Pour louper l’école…

Evidemment, cette année encore, le mois de septembre est caractéristique de la rentrée des classes. C’est alors que j’ai repensé à la chanson d’Aldebert “Pour louper l’école…”. Je l’ai alors réécouté, et j’ai particulièrement été séduit par la phrase : “Manger des crayons de couleur, pour vomir un arc-en-ciel” (audible à 1’09”). Cette phrase me semblait très graphique…

Explication du comment

Pour réaliser ce photomontage, j’ai commencé à m’imaginer quelle mise en page, je pouvais faire. J’ai donc fait un petit schéma à main levée.

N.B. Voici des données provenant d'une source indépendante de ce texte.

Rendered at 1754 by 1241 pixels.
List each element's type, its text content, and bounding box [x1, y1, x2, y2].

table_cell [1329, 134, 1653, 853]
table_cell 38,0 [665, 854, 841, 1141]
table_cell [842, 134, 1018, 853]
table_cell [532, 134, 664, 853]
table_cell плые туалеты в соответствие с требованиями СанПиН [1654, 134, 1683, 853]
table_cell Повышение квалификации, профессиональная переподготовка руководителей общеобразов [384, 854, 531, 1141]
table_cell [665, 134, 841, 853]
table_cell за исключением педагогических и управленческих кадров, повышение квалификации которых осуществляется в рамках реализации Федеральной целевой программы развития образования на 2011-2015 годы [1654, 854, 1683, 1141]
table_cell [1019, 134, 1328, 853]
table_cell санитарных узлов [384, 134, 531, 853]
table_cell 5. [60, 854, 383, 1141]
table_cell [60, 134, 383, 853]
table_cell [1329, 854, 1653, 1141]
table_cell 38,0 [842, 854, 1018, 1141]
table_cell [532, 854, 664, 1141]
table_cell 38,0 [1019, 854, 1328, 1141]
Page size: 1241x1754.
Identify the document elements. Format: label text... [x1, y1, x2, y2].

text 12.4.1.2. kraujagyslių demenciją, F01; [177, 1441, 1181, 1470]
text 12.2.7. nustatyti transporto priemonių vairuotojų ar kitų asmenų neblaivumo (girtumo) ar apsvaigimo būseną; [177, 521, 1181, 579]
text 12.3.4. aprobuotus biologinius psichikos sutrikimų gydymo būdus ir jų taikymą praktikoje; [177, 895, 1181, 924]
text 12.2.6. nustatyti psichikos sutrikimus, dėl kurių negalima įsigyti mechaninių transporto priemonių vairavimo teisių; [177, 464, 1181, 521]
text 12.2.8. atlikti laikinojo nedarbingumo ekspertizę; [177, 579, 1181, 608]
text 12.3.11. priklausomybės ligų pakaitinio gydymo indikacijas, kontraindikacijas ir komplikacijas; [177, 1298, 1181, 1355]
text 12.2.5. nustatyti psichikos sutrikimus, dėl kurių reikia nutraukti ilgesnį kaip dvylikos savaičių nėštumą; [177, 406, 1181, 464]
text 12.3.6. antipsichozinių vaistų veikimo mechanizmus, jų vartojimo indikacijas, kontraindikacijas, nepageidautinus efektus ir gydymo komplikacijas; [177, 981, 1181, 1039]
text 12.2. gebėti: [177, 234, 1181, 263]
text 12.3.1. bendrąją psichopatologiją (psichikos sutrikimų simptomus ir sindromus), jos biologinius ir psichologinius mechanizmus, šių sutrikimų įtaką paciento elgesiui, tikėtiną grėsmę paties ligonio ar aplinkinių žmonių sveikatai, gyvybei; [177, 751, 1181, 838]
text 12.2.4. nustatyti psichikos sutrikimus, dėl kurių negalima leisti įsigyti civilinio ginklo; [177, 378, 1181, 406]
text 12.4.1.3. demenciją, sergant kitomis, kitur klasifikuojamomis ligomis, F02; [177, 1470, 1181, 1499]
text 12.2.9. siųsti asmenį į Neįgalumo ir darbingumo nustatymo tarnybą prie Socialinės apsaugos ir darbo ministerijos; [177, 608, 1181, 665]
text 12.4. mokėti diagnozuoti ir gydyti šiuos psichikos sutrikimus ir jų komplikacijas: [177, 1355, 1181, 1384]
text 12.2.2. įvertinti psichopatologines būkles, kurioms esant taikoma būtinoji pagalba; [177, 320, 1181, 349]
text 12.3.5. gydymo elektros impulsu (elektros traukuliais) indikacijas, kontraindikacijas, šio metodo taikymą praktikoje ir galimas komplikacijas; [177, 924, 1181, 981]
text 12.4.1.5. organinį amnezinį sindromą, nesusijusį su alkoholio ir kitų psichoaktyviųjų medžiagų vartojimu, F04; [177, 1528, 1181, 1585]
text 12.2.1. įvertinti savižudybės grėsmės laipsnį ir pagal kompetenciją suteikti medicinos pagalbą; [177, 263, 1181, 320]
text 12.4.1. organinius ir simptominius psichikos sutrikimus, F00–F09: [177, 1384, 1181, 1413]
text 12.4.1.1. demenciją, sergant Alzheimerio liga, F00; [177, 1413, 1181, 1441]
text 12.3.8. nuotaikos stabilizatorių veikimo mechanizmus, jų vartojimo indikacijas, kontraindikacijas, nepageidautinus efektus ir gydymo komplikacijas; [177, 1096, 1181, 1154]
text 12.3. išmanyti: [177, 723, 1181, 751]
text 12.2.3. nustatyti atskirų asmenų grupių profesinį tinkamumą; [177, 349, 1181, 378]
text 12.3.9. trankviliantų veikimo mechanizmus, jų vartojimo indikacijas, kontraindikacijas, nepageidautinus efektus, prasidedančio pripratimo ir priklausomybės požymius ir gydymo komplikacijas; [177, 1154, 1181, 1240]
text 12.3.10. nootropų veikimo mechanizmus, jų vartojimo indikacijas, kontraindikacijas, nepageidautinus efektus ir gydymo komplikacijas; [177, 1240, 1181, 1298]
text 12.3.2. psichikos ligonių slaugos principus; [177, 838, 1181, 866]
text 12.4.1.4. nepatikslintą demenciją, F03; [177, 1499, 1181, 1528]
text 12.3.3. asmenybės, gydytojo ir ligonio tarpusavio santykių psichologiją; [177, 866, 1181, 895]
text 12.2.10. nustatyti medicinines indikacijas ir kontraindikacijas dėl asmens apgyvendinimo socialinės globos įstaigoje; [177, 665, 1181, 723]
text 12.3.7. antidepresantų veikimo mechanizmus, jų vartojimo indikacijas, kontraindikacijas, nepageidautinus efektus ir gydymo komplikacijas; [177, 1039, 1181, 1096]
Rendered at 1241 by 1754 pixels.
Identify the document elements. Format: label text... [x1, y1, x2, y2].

Sur la base de cette esquisse, j’ai listé les ressources de base qu’il me fallait rassembler :

  • La photo d’une classe,
  • Le portrait d’un enfant en train de manger des crayons de couleur,
  • Un vomi de couleur arc-en-ciel

N’ayant pas de classe d’école à disposition pour réaliser ma propre photo, je suis allé sur le site Pexels.com pour voir ce que je pouvais exploiter. J’ai donc sélectionné la photo suivante :

Elle présente les avantages de montrer une petite fille de face tout en évoquant la salle de classe en arrière-plan.

Il m’a donc fallu réfléchir comment réaliser le “vomi arc-en-ciel”. Rapidement, je me suis dit que la solution passerait par l’image de synthèse. J’ai donc modélisé dans Blender avec les fonctionnalités de “physique”, un fluide issu de la bouche de l’enfant.

L’utilisation de l’add on FSpy permet de rapidement et correctement placer la caméra en fonction des perspectives de la photographie.

L’image calculée devait prendre en considération les points suivants :

  • La surépaisseur due au cahier sur la table,
  • La profondeur de champ de la caméra,
  • L’éclairage devait être similaire à la photo de la classe.

Enfin, l’utilisation du format de fichier PNG m’a permis de facilement intégrer l’image de synthèse à la photographie grâce à la prise en compte de la couche alpha.

Comme il fallait que j’ai le même enfant dans les 2 situations : en train de manger des crayons de couleur et en train de vomir dans la classe, j’ai pris en photo ma fille dans le but de repositionner son visage sur l’enfant en classe. Le portrait est le suivant :

Il a fallu se mettre dans les mêmes conditions d’éclairage et dans la même orientation pour garantir une bonne intégration.

J’ai donc réalisé le premier photomontage dont le résultat est celui-ci :

Une fois cette première partie de faite, j’ai procédé au portrait de ma fille en train de manger les crayons de couleurs. Pour ce faire, nous sommes allés dans sa chambre pour que le fond de la photo évoque l’enfant.

Le portrait sélectionné est celui ci-dessous :

J’ai fait exprès de cadrer avec un format vertical afin d’avoir suffisamment de place pour intégrer le premier photomontage. Dans le but, d’évoquer la pensée, j’ai choisi de l’intégrer avec un masque de fusion en forme de nuage, comme dans les bandes dessinées.

Enfin, j’ai choisi des teintes différentes sur les deux partie. Une désaturation partielle pour la partie pensée dans le but de renforcer les couleurs de l’arc-en-ciel. Et des tons nuit américaine dans le portrait afin de reléguer au second plan cette partie de l’image.

Autocritique

Je me suis bien amusé à réaliser l’ensemble de ce photomontage. L’idée d’assembler deux images en une seule pour évoquer la pensée à la manière d’une bande dessinée me plaît bien.

De plus, travailler avec des ressources différentes, photo-stock, portrait réalisé soi-même et aussi de l’image de synthèse, me permet de mettre en oeuvre un ensemble de compétence et de techniques différentes mais complémentaires entre elles.

J’en tire une grande satisfaction personnelle dans le processus de création que dans le résultat final.